Dabei fallen das Symbolische, das Sinnliche und das Praktische mitunter in eins. So erinnern die hohen Holzabsätze der Häftlinge einerseits an die stelzenartigen Kothurne im griechischen Theater, gleichzeitig animieren sie ihre Träger zur Verlangsamung und nicht zuletzt schützen sie vor den Ratten auf dem Gefängnisboden.
Am Ende, in der Seen- und Wasserlandschaft rund um Berlin, betrachtet die Kamera in einer langen Plansequenz Jon beim Spaziergang im Freundes- und Familienkreis.
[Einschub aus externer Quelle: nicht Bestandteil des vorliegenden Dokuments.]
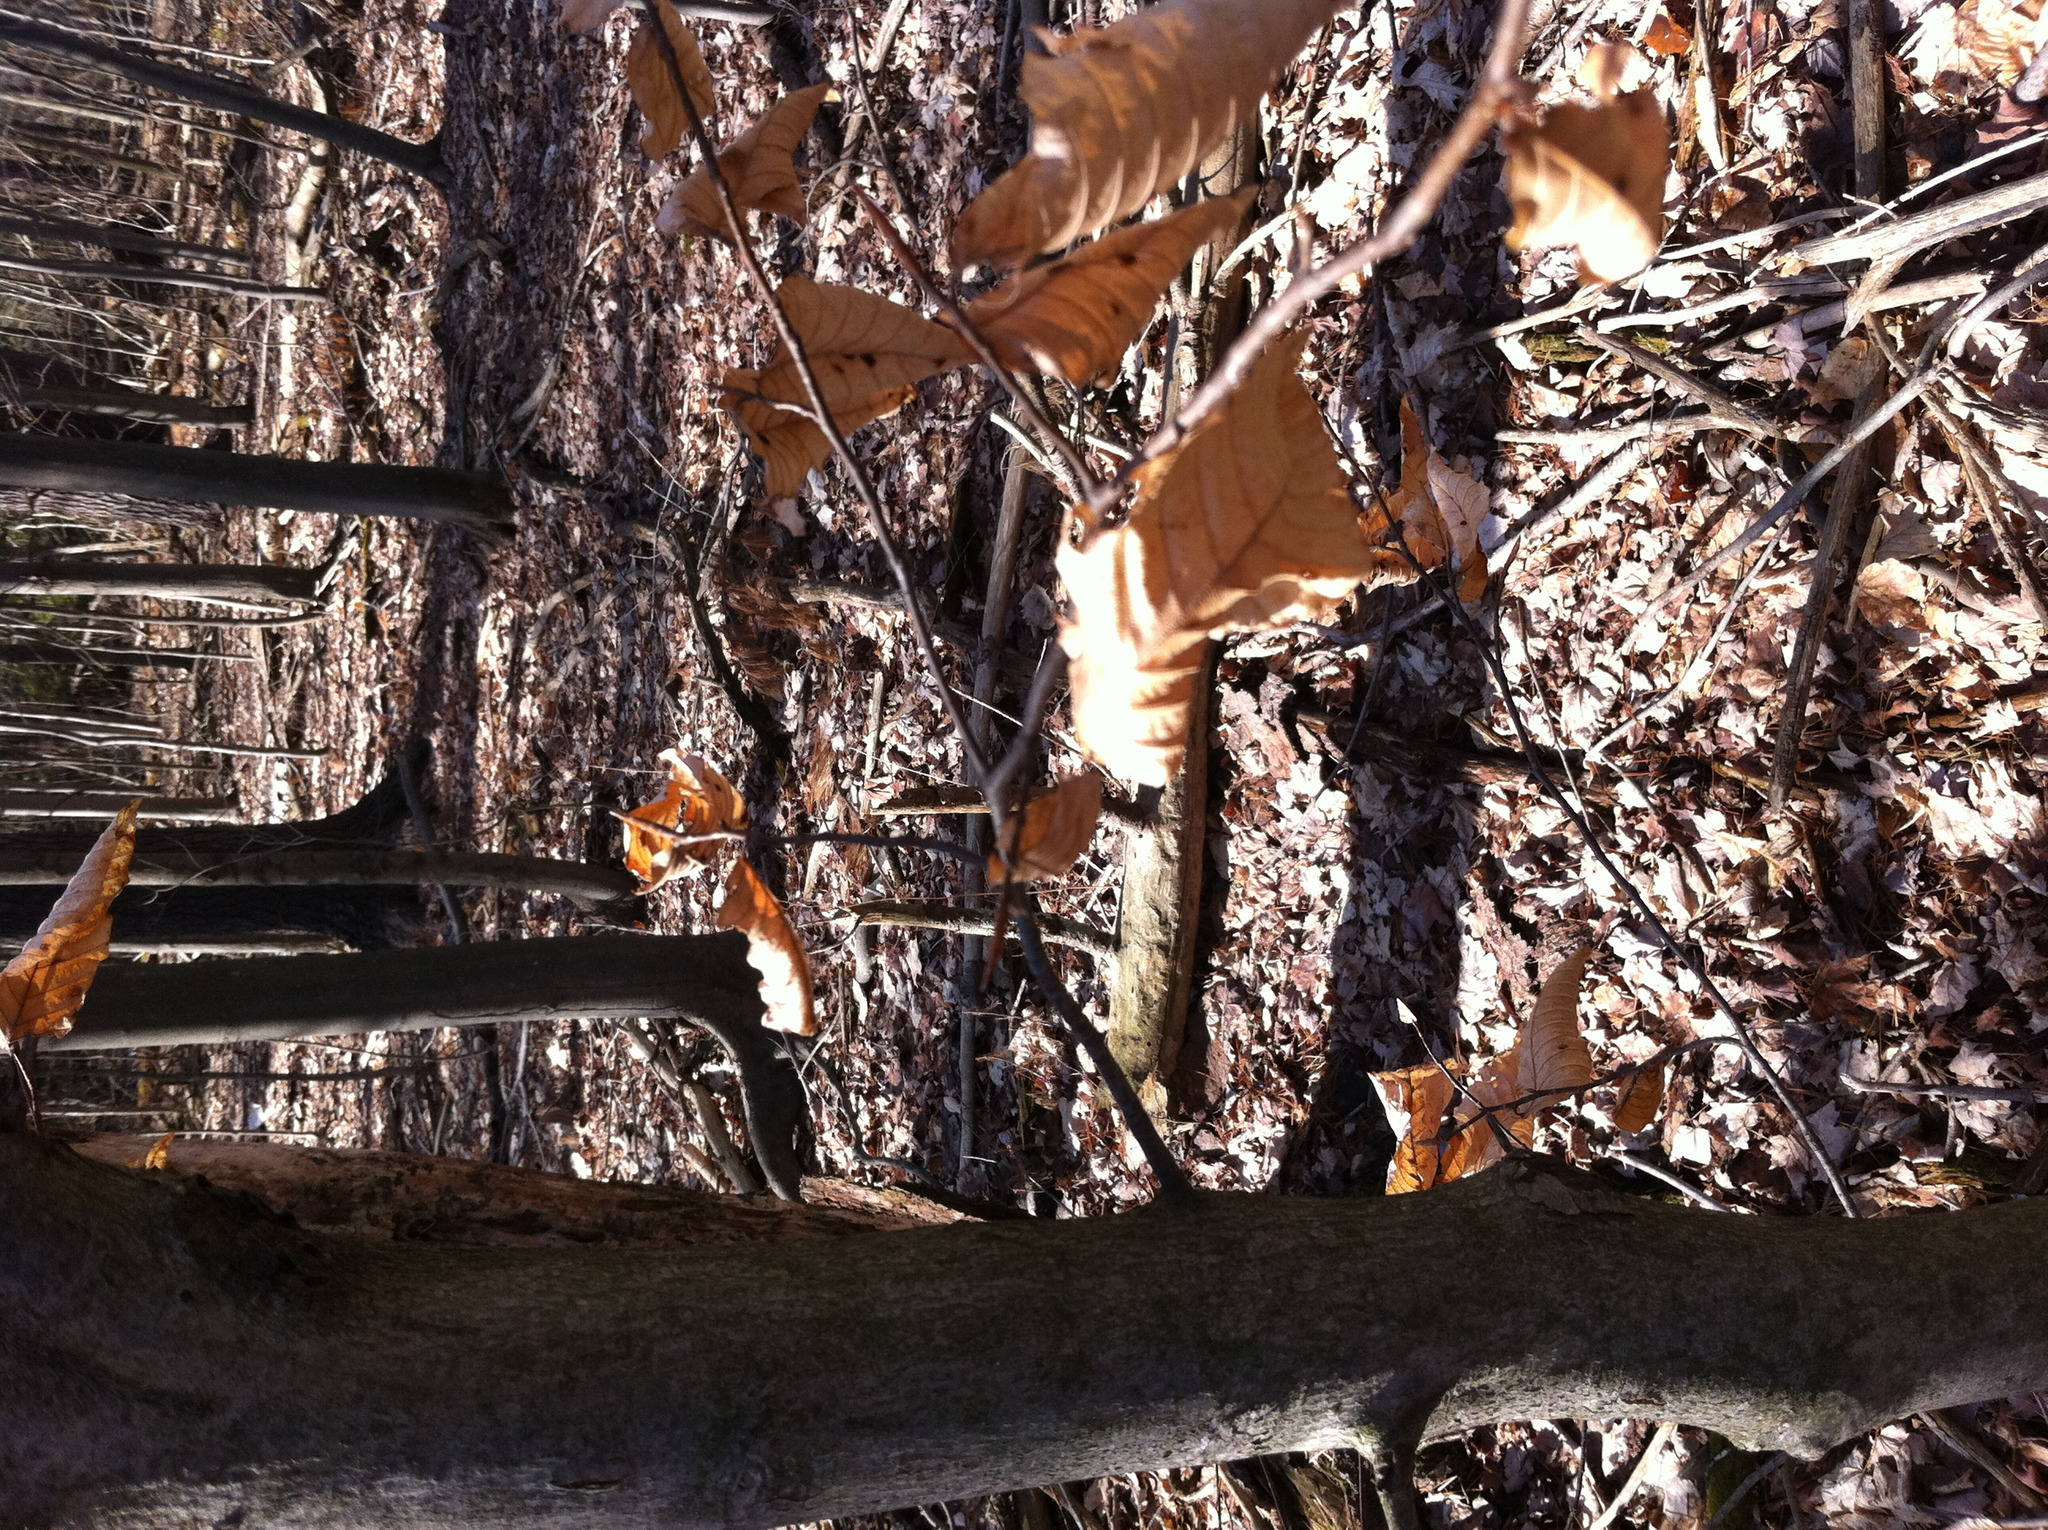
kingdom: Plantae
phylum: Tracheophyta
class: Magnoliopsida
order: Fagales
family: Fagaceae
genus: Fagus
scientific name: Fagus grandifolia
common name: American beech
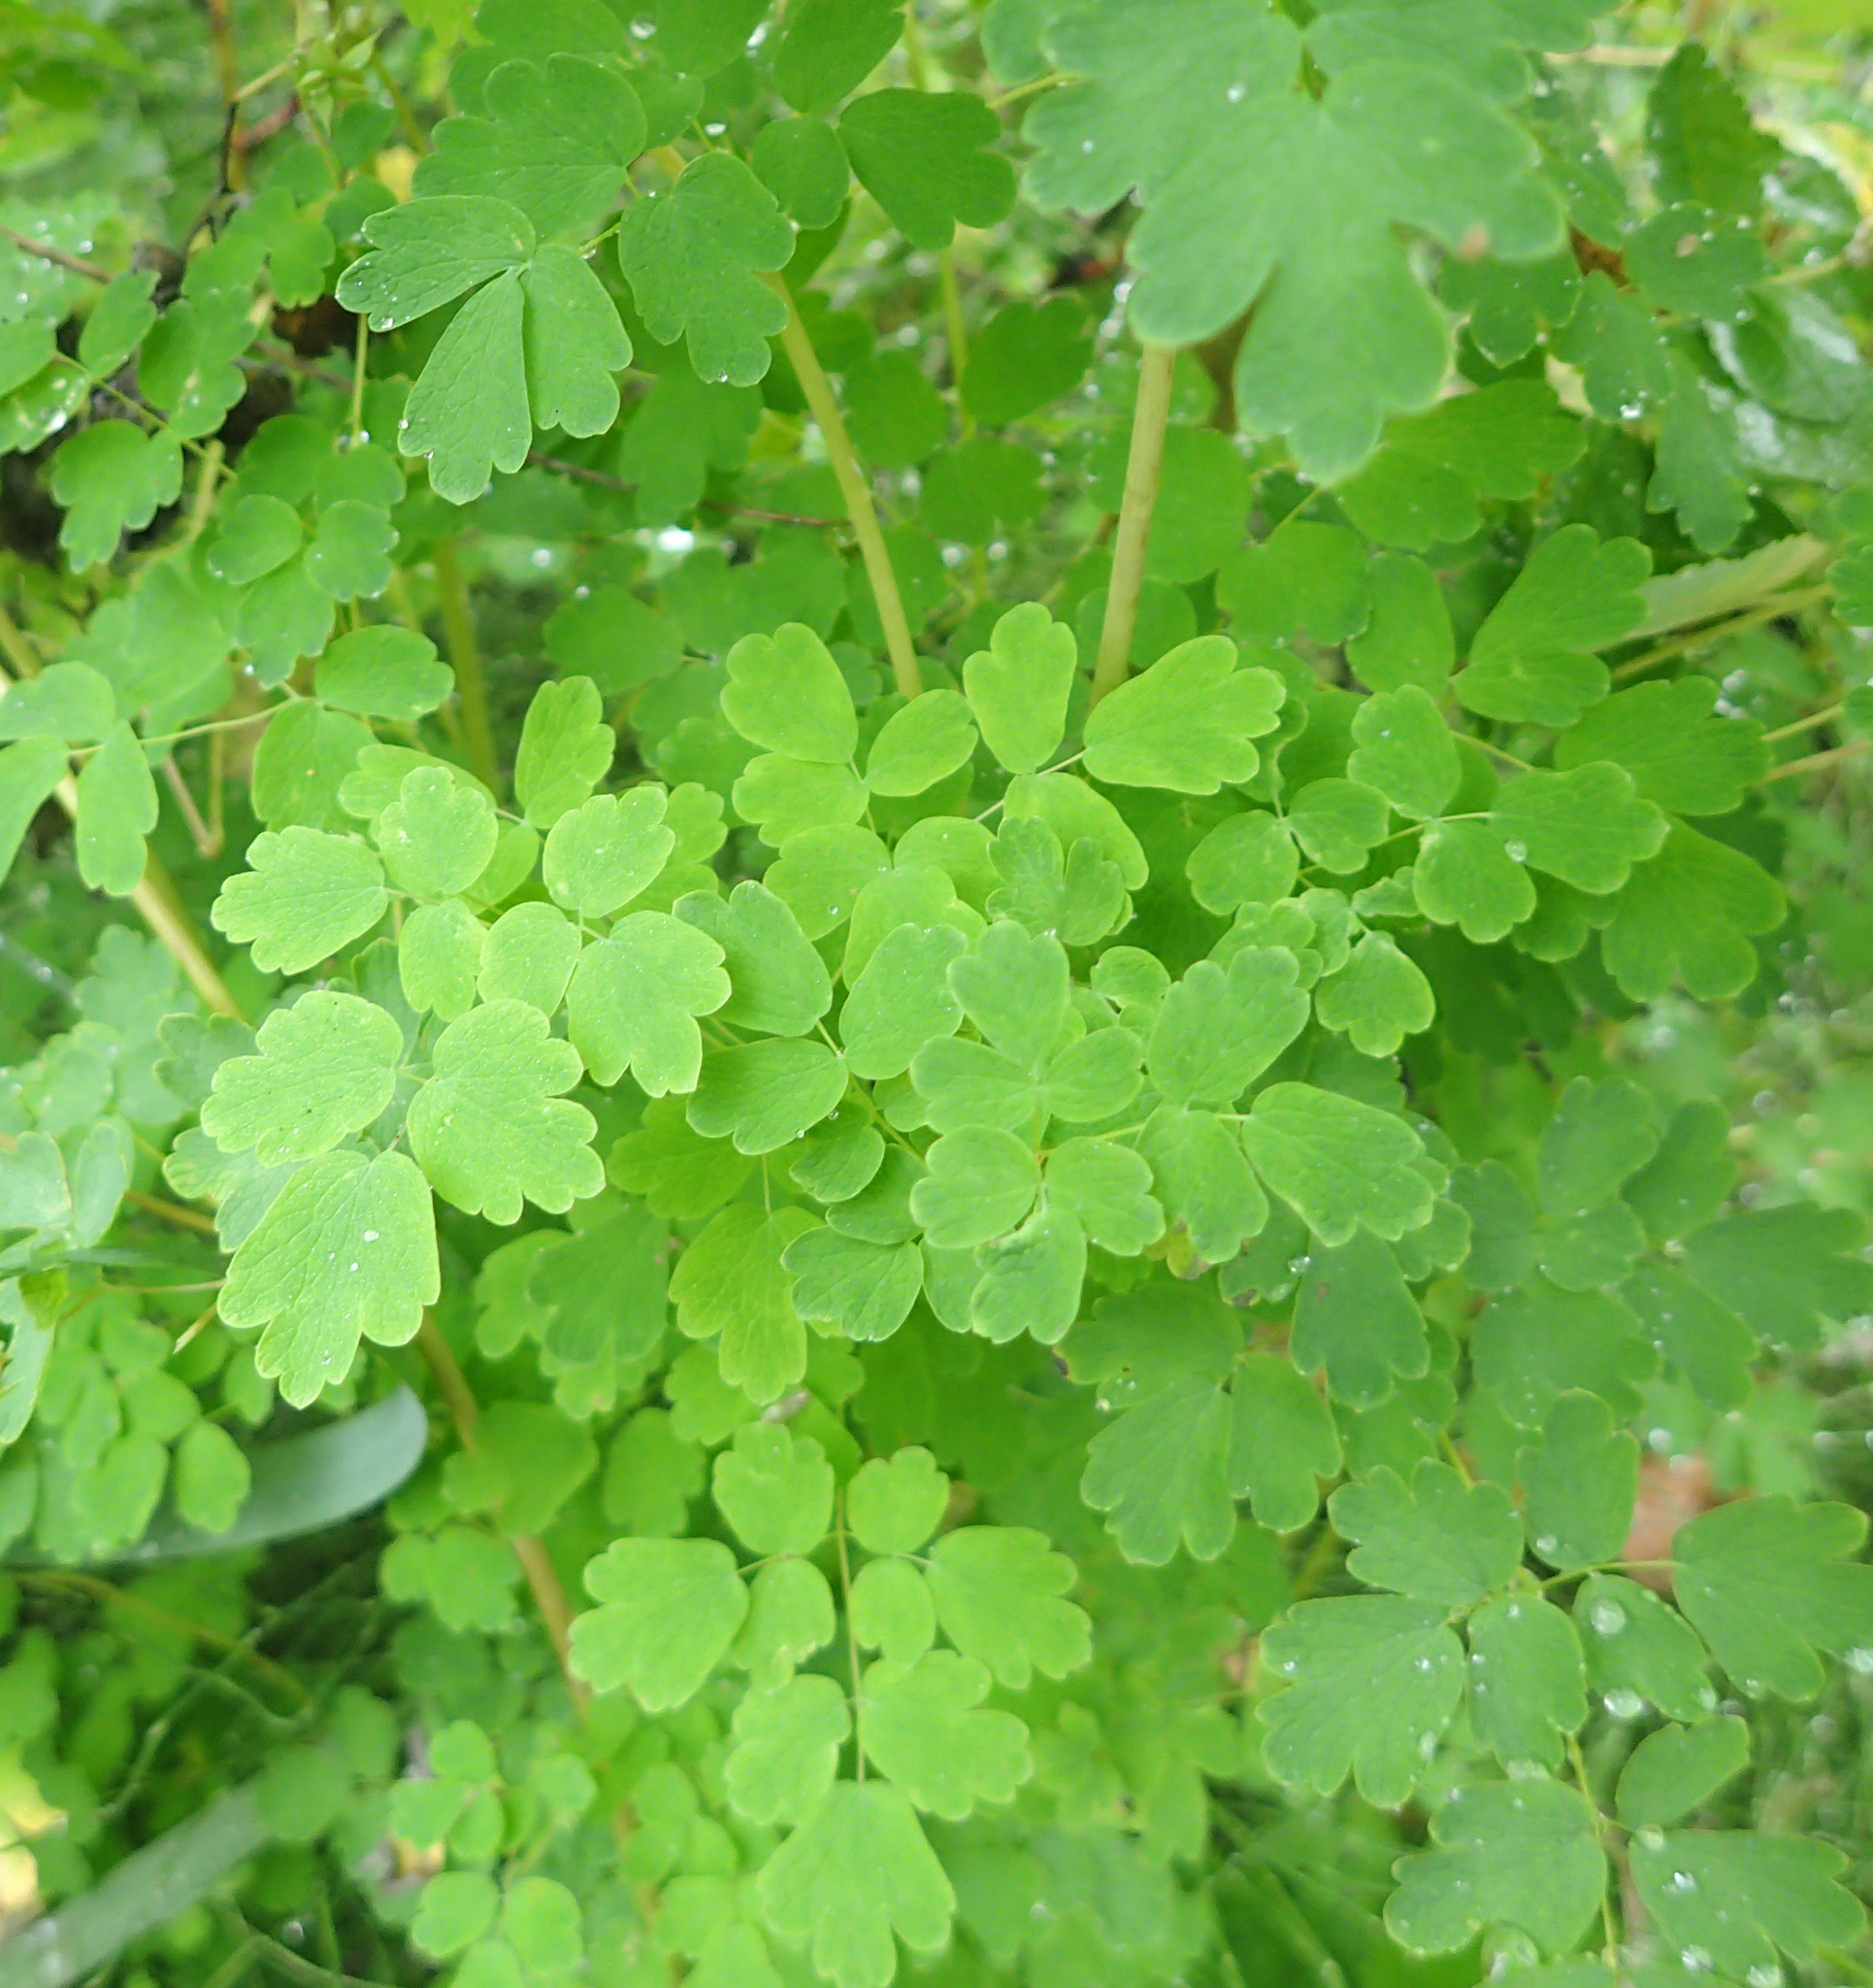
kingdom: Plantae
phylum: Tracheophyta
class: Magnoliopsida
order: Ranunculales
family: Ranunculaceae
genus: Thalictrum
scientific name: Thalictrum sparsiflorum
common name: Mountain meadow-rue
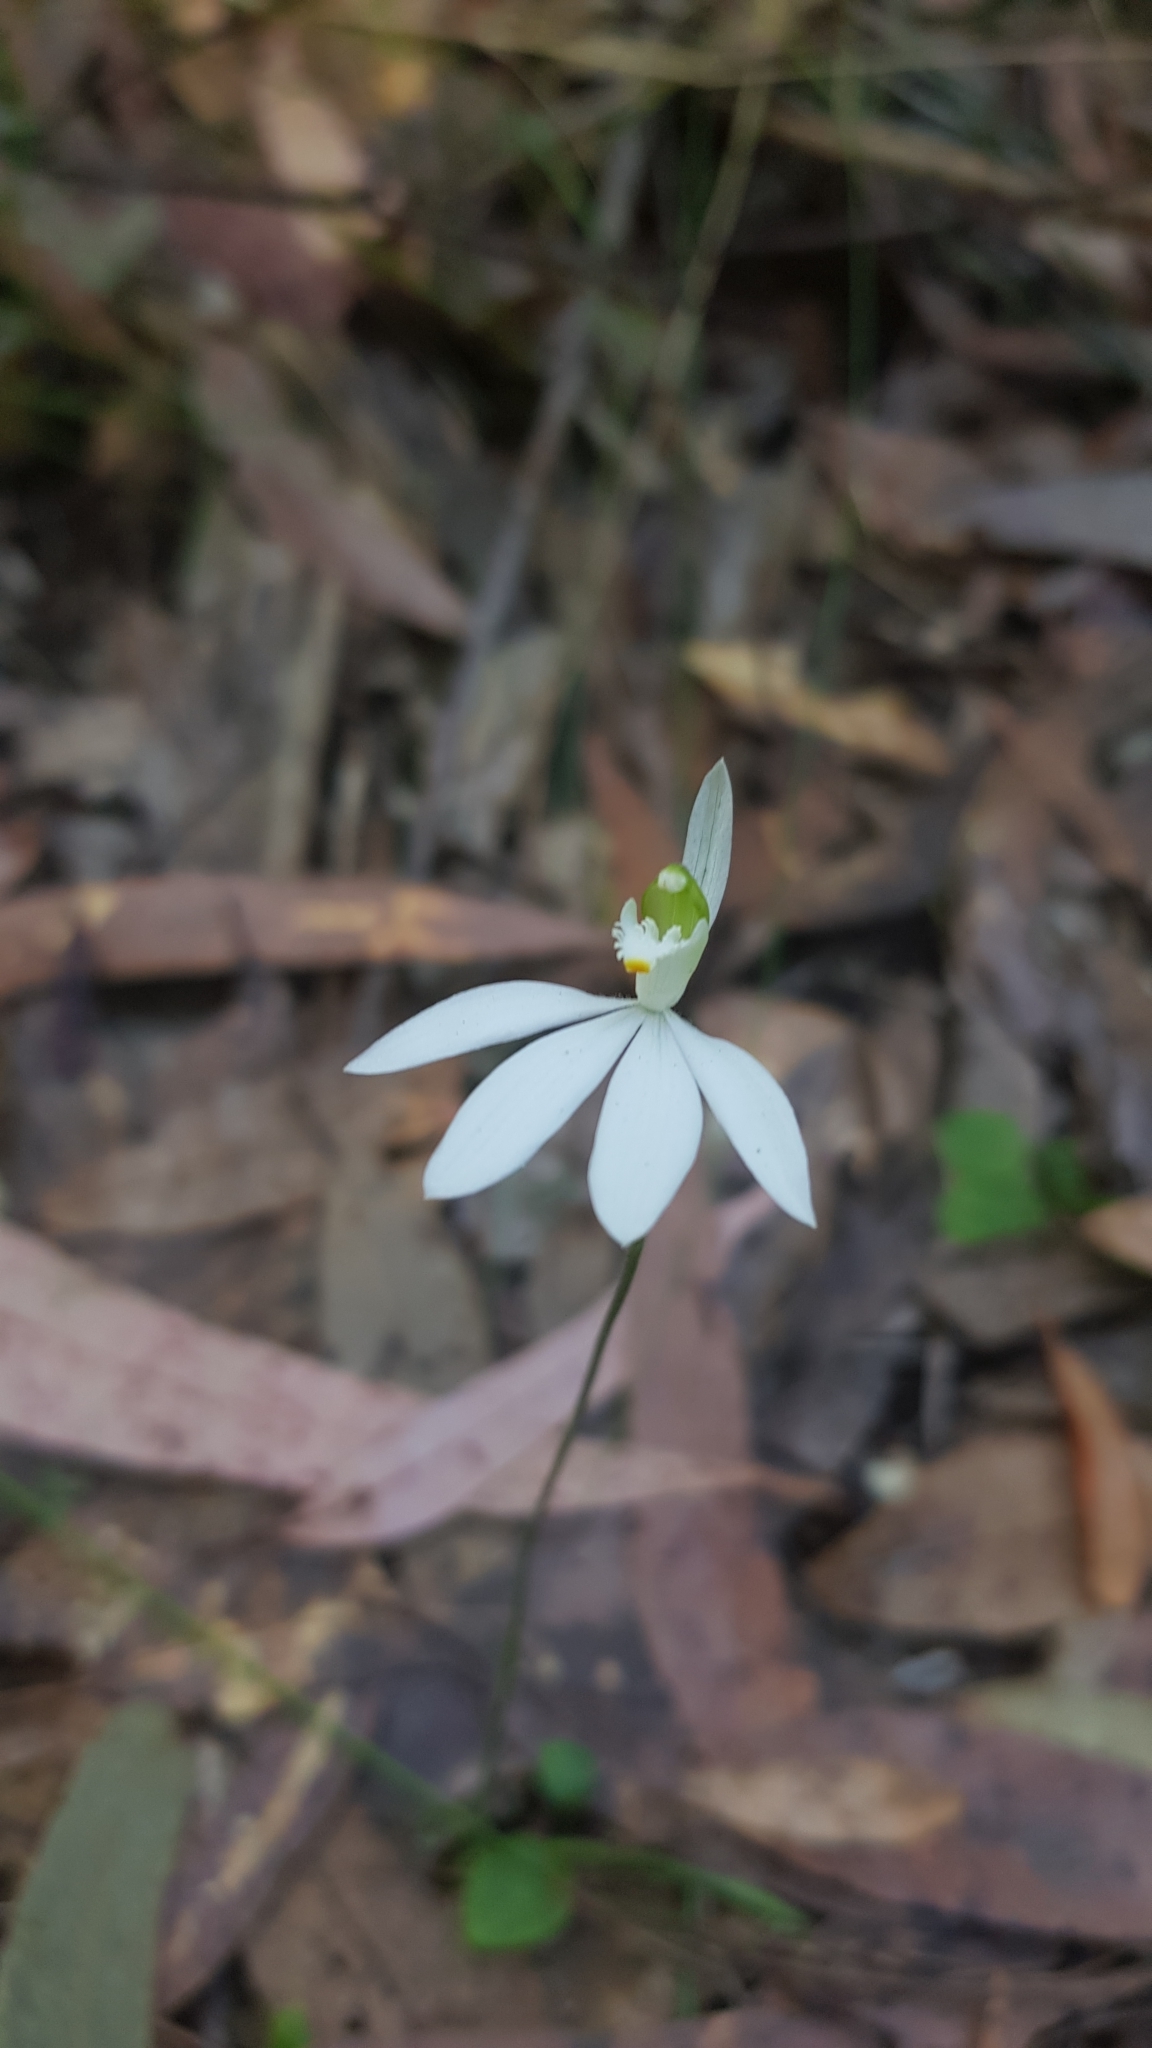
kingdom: Plantae
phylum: Tracheophyta
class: Liliopsida
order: Asparagales
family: Orchidaceae
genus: Caladenia
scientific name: Caladenia catenata
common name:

Singend läuft die kleine Gruppe an einem Flussarm entlang, Phoebe, Jons inzwischen halbwüchsige Tochter, umarmt einen entgegenkommenden Jungen. Die nächste Generation, die nächste Annäherung, und aus dem Off erklingt eine heitere Passacaglia von Andrea Falconieri. Tanzen statt Schreiten: Die Musik wäre dann nicht nur ein Trost, sondern die Rettung.